Wizyta w urzędzie na podpisanie umowy, której treści póki co nikt z nas nie widział.
Czyli jakby doliczył czas spędzony na ogarnianie tego to 20% trzeba by dołożyć do ceny a jeśli jeszcze to ryzyko gwarancji i innych zapisów w umowie to w sumie cena powinna być razy dwa.
I następnym razem dołożę, bo czas to pieniądz.

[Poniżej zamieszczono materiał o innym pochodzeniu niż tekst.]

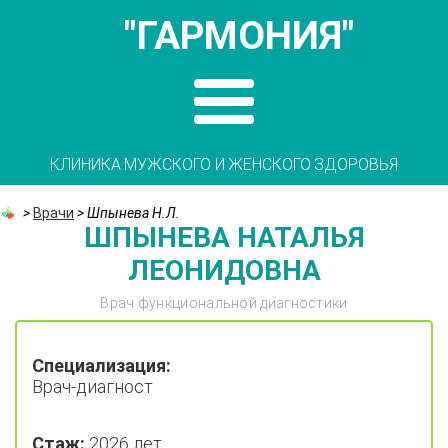
"ГАРМОНИЯ"
КЛИНИКА МУЖСКОГО И ЖЕНСКОГО ЗДОРОВЬЯ
>
Врачи
>
Шпынева Н.Л.
ШПЫНЕВА НАТАЛЬЯ
ЛЕОНИДОВНА
Врач функциональной диагностики
Специализация:
Врач-диагност
Стаж:
2026 лет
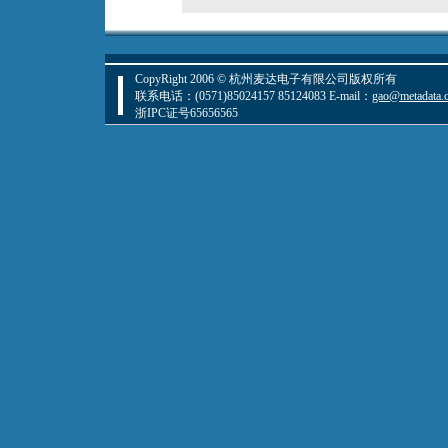
CopyRight 2006 © 杭州麦达电子有限公司版权所有
联系电话：(0571)85024157 85124083 E-mail：
gao@metadata.
浙IPC证号65656565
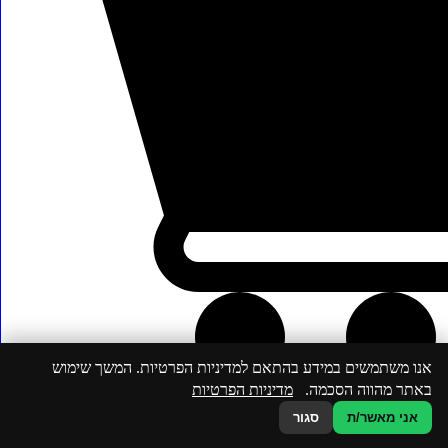
אנו משתמשים במידע בהתאם למדיניות הפרטיות. המשך שימוש
באתר מהווה הסכמה.
מדיניות הפרטיות
אני מאשר/ת
סגור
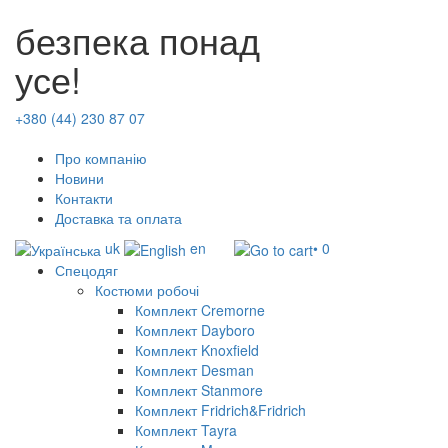
безпека понад
усе!
+380 (44) 230 87 07
Про компанію
Новини
Контакти
Доставка та оплата
uk
en
• 0
Спецодяг
Костюми робочі
Комплект Cremorne
Комплект Dayboro
Комплект Knoxfield
Комплект Desman
Комплект Stanmore
Комплект Fridrich&Fridrich
Комплект Tayra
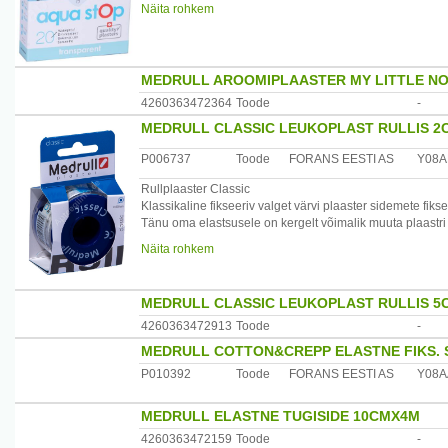
viskoosist ja polüpropüleenist.
Näita rohkem
Pakendis 4 ümmargust plaastrit läbimõõduga 22mm; 10
Päritoluriik: ?veits
MEDRULL AROOMIPLAASTER MY LITTLE NO
Maaletooja: Forans Eesti AS
4260363472364
Toode
-
MEDRULL CLASSIC LEUKOPLAST RULLIS 2
P006737
Toode
FORANS EESTI AS
Y08A
Rullplaaster Classic
Klassikaline fikseeriv valget värvi plaaster sidemete fiks
Tänu oma elastsusele on kergelt võimalik muuta plaastri 
Koostis: 100% puuvill
Näita rohkem
Materjali struktuur: Riideriba tsinkoksiidi alusel.
MEDRULL CLASSIC LEUKOPLAST RULLIS 5
4260363472913
Toode
-
MEDRULL COTTON&CREPP ELASTNE FIKS. 
P010392
Toode
FORANS EESTI AS
Y08A
MEDRULL ELASTNE TUGISIDE 10CMX4M
4260363472159
Toode
-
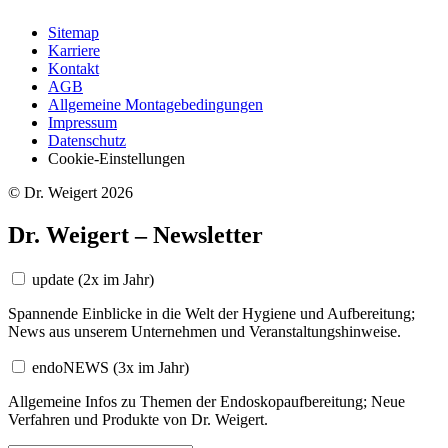
Sitemap
Karriere
Kontakt
AGB
Allgemeine Montagebedingungen
Impressum
Datenschutz
Cookie-Einstellungen
© Dr. Weigert 2026
Dr. Weigert – Newsletter
update
(2x im Jahr)
Spannende Einblicke in die Welt der Hygiene und Aufbereitung;
News aus unserem Unternehmen und Veranstaltungshinweise.
endoNEWS
(3x im Jahr)
Allgemeine Infos zu Themen der Endoskopaufbereitung; Neue
Verfahren und Produkte von Dr. Weigert.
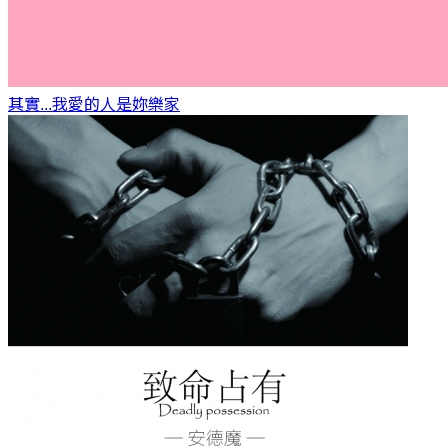
其實...我愛的人是妳
樂家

I tak oto mocą procedur i formalności urzędnicy oszczędzają pieniądze podatnika.
#pracbaza
Gx
@Man_of_Gx
Ciekawostka, pewien duży przedsiębiorca powiedział że oni już nie robią wymogu gwarancji 5 lat w przetargach, ponieważ płacą w ofertach za te dodatkowe 3 lata więcej niż by wyniosły naprawy/wymiany sprzętu na własną rękę. Kwoty przetargów w milionach.
tak. komuś odjeżdża peron zamiast pociągu do dobrobytu obywateli.
moja propozycja naprzetargi budowlanki:
cena - 50%
gwarancja 30 - %
czas roboty - 20%
a nie inne proporcje w zamówieniach publicznych. wtedy faktcznie by wyszło, kto na prawdę coś zrobi porządnie.
ale nie, bo nie.
@Man_of_Gx nawet nie mów. Ktoś kto startuje w przetargach publicznych jest albo jak ten bohater z filmu gdzie musi ciągle być pod wpływem adrenaliny, bo umrze, albo jest zwykłym masochistą. Firmy ocierały się o bankructwo i właściciele schodzili z tego świata na głupich przetargach na długopisy i srajtaśmę. Zresztą w ogóle publiczne przetargi same w sobie to jest historia na osobną opowieść.
I bardzo dobrze ze jest gwarancja. Firma odwala fuszerkę i, jako obywatel, nie chce płacić za dziadostwo drugi raz
@michal-g-1 Ja nie mam problemu z gwarancją na swoją robotę ale jak kupuję sprzęt za 2 tysie i dostaję gwarancję na 2 lata to sam z siebie nie wezmę ryzyka gwarancji na dłuższy okres bo w razie awarii będę musiał go kupić drugi raz na swój koszt i będę pod wodą. Żeby dać im tyle gwarancji co chcą musiałbym podwoić cenę, pasuje obywatelowi?
Gx
@Man_of_Gx a to się nie robi tak, że otwiera się spółkę pod przetargi, robi robotę jak się wygra, a po przytuleniu kasy spółkę się likwiduje?
@Man_of_Gx no to urząd chce mieć towar i używać go 2 lata czy 5 lat?
Jest drożej bo w dłuższej perspektywie urząd wychodzi na tym lepiej. Zwłaszcza jak robią przegląd generalny 4 lata i 10 miesięcy po zakupie, wykonawca naprawia wady i można korzystać kolejne lata.